返される HTTP レスポンスでは、StatusCodex-fc-status の両方を設定してください。

コード例

関数にトリガーを設定した後、任意の言語で HTTP サーバーを実装できます。次の例では Python を使用します。

説明

このサンプルコードは、Python 環境と Flask ライブラリに依存します。このコードを実行するには、Web 関数を作成し、ランタイムとして Python 3.10 を選択してください。

import os
from flask import Flask
from flask import request

REQUEST_ID_HEADER = 'x-fc-request-id'
app = Flask(__name__)


@app.route('/', defaults={'path': ''})
@app.route('/<path:path>', methods=['GET', 'POST', 'PUT', 'DELETE'])
def hello_world(path):
    rid = request.headers.get(REQUEST_ID_HEADER)
    data = request.stream.read()
    print("Path: " + path)
    print("Data: " + str(data))
    return "Hello, World!", 200, [('Function-Name', os.getenv('FC_FUNCTION_NAME'))]


if __name__ == '__main__':
    app.run(host='0.0.0.0', port=9000)

    

コードの説明は以下の通りです。

  • @app.route('/', defaults={'path': ''}):ルートパスに対応するデフォルトルートです。
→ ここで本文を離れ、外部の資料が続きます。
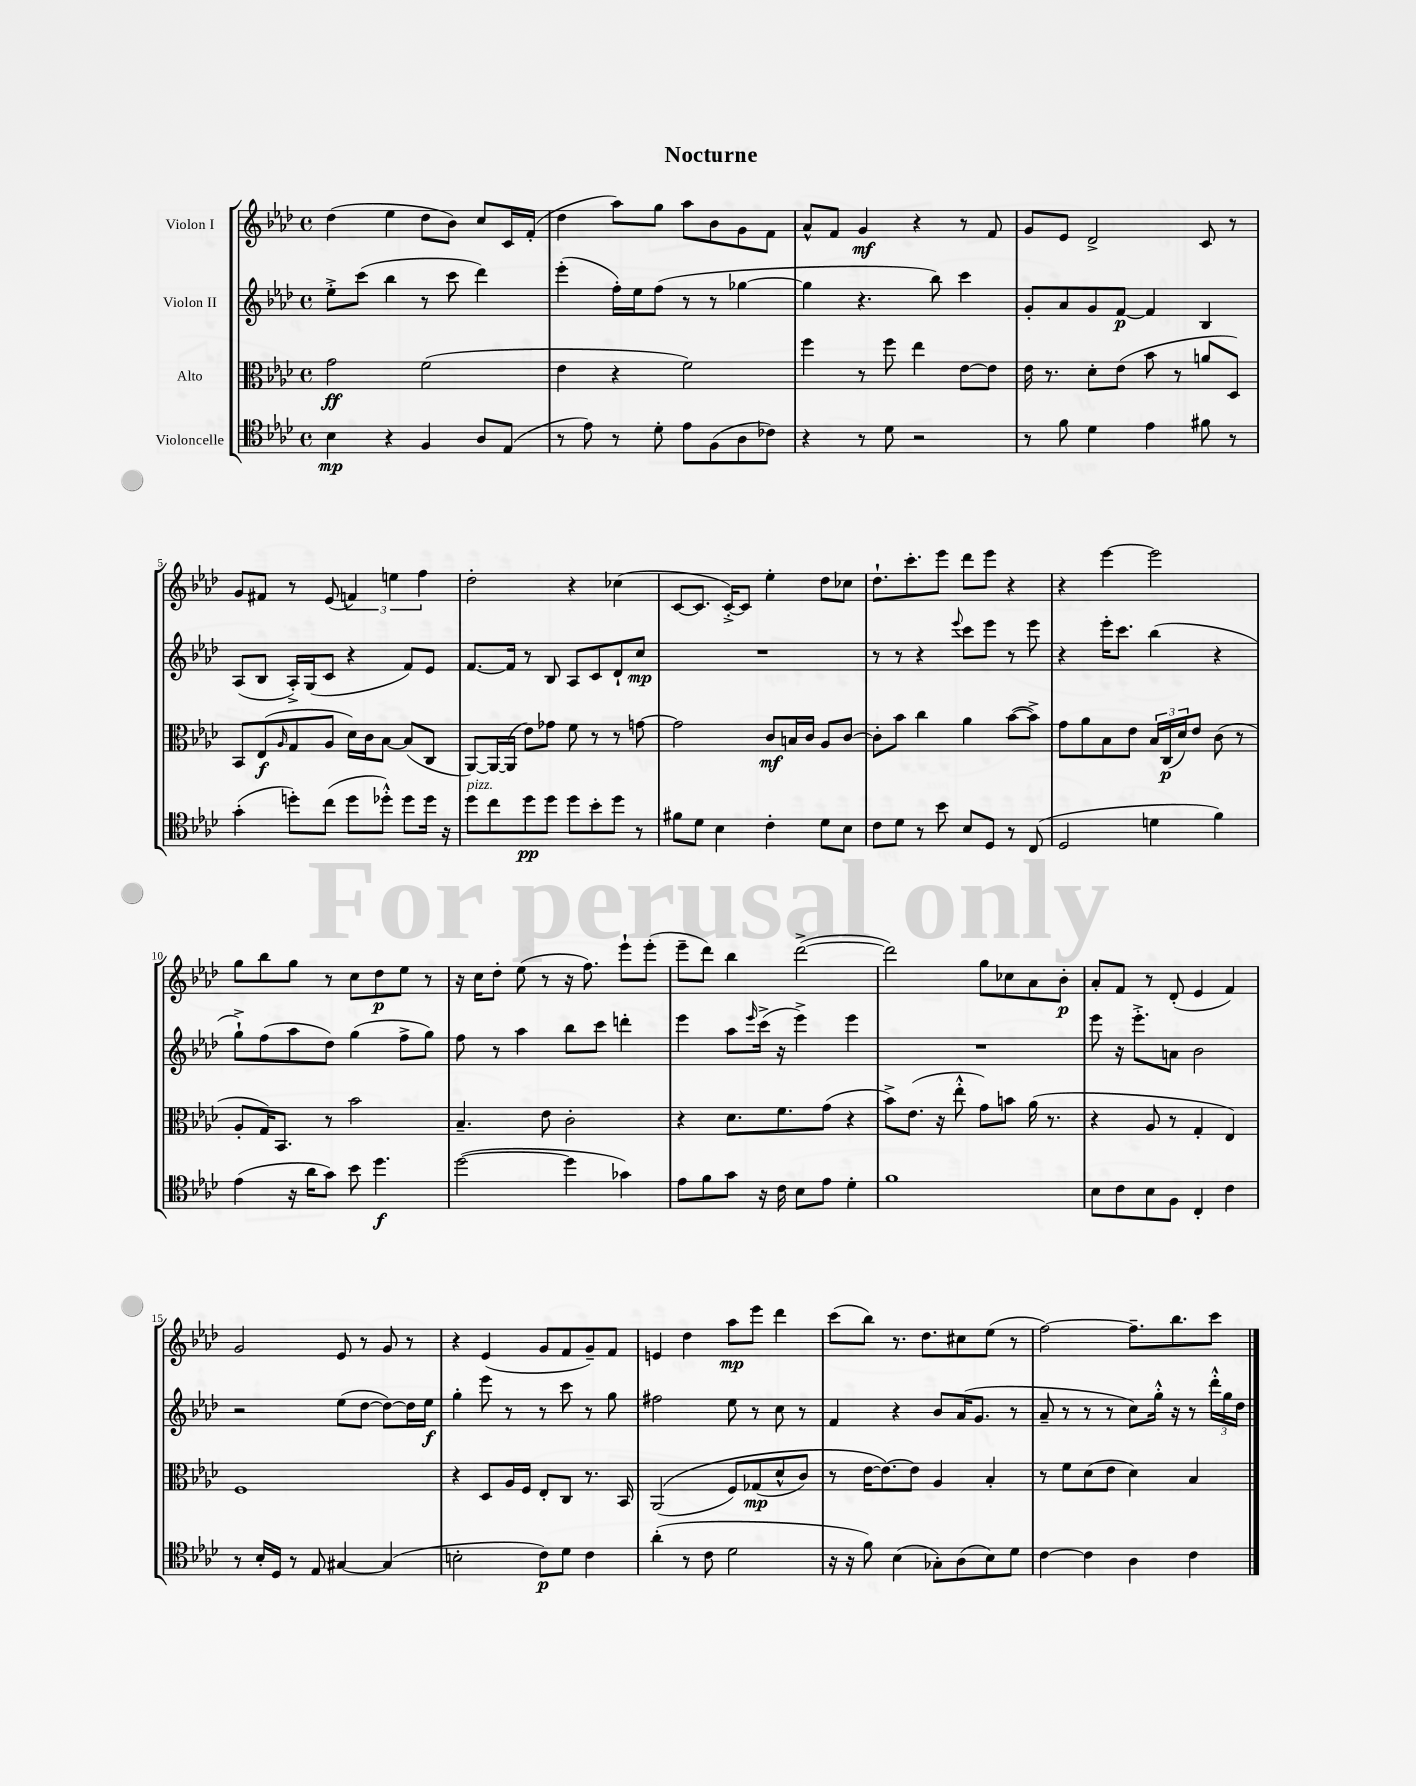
\header { title = "Nocturne" }
<<
\new StaffGroup <<
\new Staff = "s0" \with { instrumentName = "Violon I" } {
    \clef treble \key aes \major \defaultTimeSignature \time 4/4
    des''4( ees''4 des''8 bes'8) c''8 c'16 f'16-.( |
    des''4 aes''8) g''8 aes''8 bes'8 g'8 f'8 |
    aes'8-^ f'8 g'4\mf r4 r8 f'8 |
    g'8 ees'8 des'2-> c'8 r8 |
    g'8 fis'8 r8 ees'8( \tuplet 3/2 { f'4) e''4 f''4 } |
    des''2-. r4 ces''4( |
    c'8~ c'8. c'16~-.->) c'8 ees''4-. des''8 ces''8 |
    des''8.-! c'''8.-. ees'''8 des'''8 ees'''8 r4 |
    r4 ees'''4~ ees'''2 |
    g''8 bes''8 g''8 r8 c''8 des''8\p ees''8 r8 |
    r16 c''16 des''8-. ees''8( r8 r16 f''8.) ees'''8-! ees'''8-.( |
    ees'''8-- des'''8) bes''4 des'''2~->( |
    des'''2) g''8 ces''8 aes'8 bes'8-.\p |
    aes'8-. f'8 r8 des'8-.( ees'4 f'4) |
    g'2 ees'8 r8 g'8 r8 |
    r4 ees'4( g'8 f'8 g'8--) f'8 |
    e'4 des''4 aes''8\mp ees'''8 des'''4 |
    c'''8( bes''8) r8. des''8. cis''8 ees''8( r8 |
    f''2~) f''8.-- bes''8. c'''8 \bar "|." |
}
\new Staff = "s1" \with { instrumentName = "Violon II" } {
    \clef treble \key aes \major \defaultTimeSignature \time 4/4
    ees''8-.-> c'''8( bes''4 r8 c'''8 des'''4) |
    ees'''4-.( f''16-.) ees''16 f''8( r8 r8 ges''4~ |
    ges''4 r4. bes''8) c'''4 |
    g'8-. aes'8 g'8 f'8~\p f'4 bes4 |
    aes8( bes8 aes16-.->) g16( c'8 r4 f'8) ees'8 |
    f'8.~ f'16 r8 bes8 aes8 c'8 des'8-! c''8\mp |
    R1 |
    r8 r8 r4 \appoggiatura { ees'''8 } c'''8 ees'''8 r8 ees'''8 |
    r4 ees'''16-. c'''8. bes''4( r4 |
    g''8-!->) f''8( aes''8 des''8) g''4( f''8-> g''8) |
    f''8 r8 aes''4 bes''8 c'''8 d'''4-. |
    ees'''4 aes''8 \grace { ees'''16 } c'''16->( r16 ees'''4->) ees'''4 |
    R1 |
    ees'''8 r16 ees'''8.-.-> a'8 bes'2 |
    r2 ees''8( des''8~ des''8~) des''16 ees''16\f |
    g''4-. ees'''8 r8 r8 c'''8 r8 g''8 |
    fis''2 ees''8 r8 c''8 r8 |
    f'4 r4 bes'8 aes'16( g'8. r8 |
    aes'8-- r8 r8 r8 c''8) g''16-.-^ r16 r8 \tuplet 3/2 { des'''16-.-^ g''16 des''16 } \bar "|." |
}
\new Staff = "s2" \with { instrumentName = "Alto" } {
    \clef alto \key aes \major \defaultTimeSignature \time 4/4
    g'2\ff f'2( |
    ees'4 r4 f'2) |
    f''4 r8 f''8 ees''4 ees'8~ ees'8 |
    ees'16 r8. des'8-. ees'8( bes'8 r8 a'8 des8) |
    bes,8 ees8\f( \grace { aes16 } g8 aes8 des'16) c'16 bes8~ bes8( c8 |
    aes,8~) aes,16~ aes,16( ees'8) ges'8 f'8 r8 r8 g'8~ |
    g'2 c'8\mf b16 c'16 aes8 c'8~ |
    c'8-. bes'8 c''4 aes'4 bes'8~( bes'8->) |
    g'8 aes'8 bes8 ees'8 \tuplet 3/2 { bes16 c16\p( des'16) } ees'8 c'8( r8 |
    aes8-. g16) bes,8. r8 bes'2 |
    bes4.-- ees'8 c'2-. |
    r4 des'8. f'8. g'8( r4 |
    bes'8->) ees'8.( r16 ees''8-.-^ g'8) b'8 aes'16( r8. |
    r4 aes8 r8 g4-. ees4) |
    f1 |
    r4 des8 aes16 f16 ees8-. c8 r8. bes,16 |
    aes,2(\( f8) ges8\mp( des'8-^ c'8) |
    r8 ees'16~ ees'8.~\) ees'8 aes4 bes4-. |
    r8 f'8 des'8( ees'8 des'4) bes4 \bar "|." |
}
\new Staff = "s3" \with { instrumentName = "Violoncelle" } {
    \clef tenor \key aes \major \defaultTimeSignature \time 4/4
    bes4\mp r4 f4 aes8 ees8( |
    r8 ees'8) r8 des'8-. ees'8 f8( aes8 ces'8) |
    r4 r8 des'8 r2 |
    r8 f'8 des'4 ees'4 fis'8 r8 |
    g'4-.( d''8-.) c''8( d''8 des''8-.-^) des''8 des''16 r16 |
    des''8^\markup { \italic "pizz." } c''8 des''8\pp des''8 des''8 bes'8-. des''8 r8 |
    fis'8 des'8 bes4 c'4-. des'8 bes8 |
    c'8 des'8 r8 bes'8 bes8 des8 r8 c8( |
    des2 d'4 f'4) |
    ees'4( r16 aes'16 g'8) bes'8 des''4.\f |
    des''2~( des''4 ges'4) |
    ees'8 f'8 g'8 r16 c'16 bes8 ees'8 des'4-. |
    f'1 |
    bes8 c'8 bes8 f8 c4-. c'4 |
    r8 bes16-. des16 r8 ees8 gis4~ gis4( |
    b2-. c'8\p) des'8 c'4 |
    aes'4-.( r8 c'8 des'2 |
    r16 r16 f'8) bes4( ges8-.) aes8( bes8) des'8 |
    c'4~ c'4 aes4 c'4 \bar "|." |
}
>>
>>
  • @app.route('/<path:path>', methods=['GET', 'POST', 'PUT', 'DELETE']):GET、POST、PUT、DELETE リクエストを処理するパスパラメーターを持つ動的ルートです。パスパラメーターの値は、path 引数として hello_world 関数に渡されます。

  • rid = request.headers.get(REQUEST_ID_HEADER):リクエストヘッダーから x-fc-request-id フィールドの値を取得します。

  • data = request.stream.read():リクエストコンテンツを読み取り、data 変数に割り当てます。

  • return "Hello, World!", 200, [('Function-Name', os.getenv('FC_FUNCTION_NAME'))]:"Hello, World!" を含むレスポンスボディを返し、ステータスコードを 200 に設定し、Function-Name ヘッダーを持つタプルを含みます。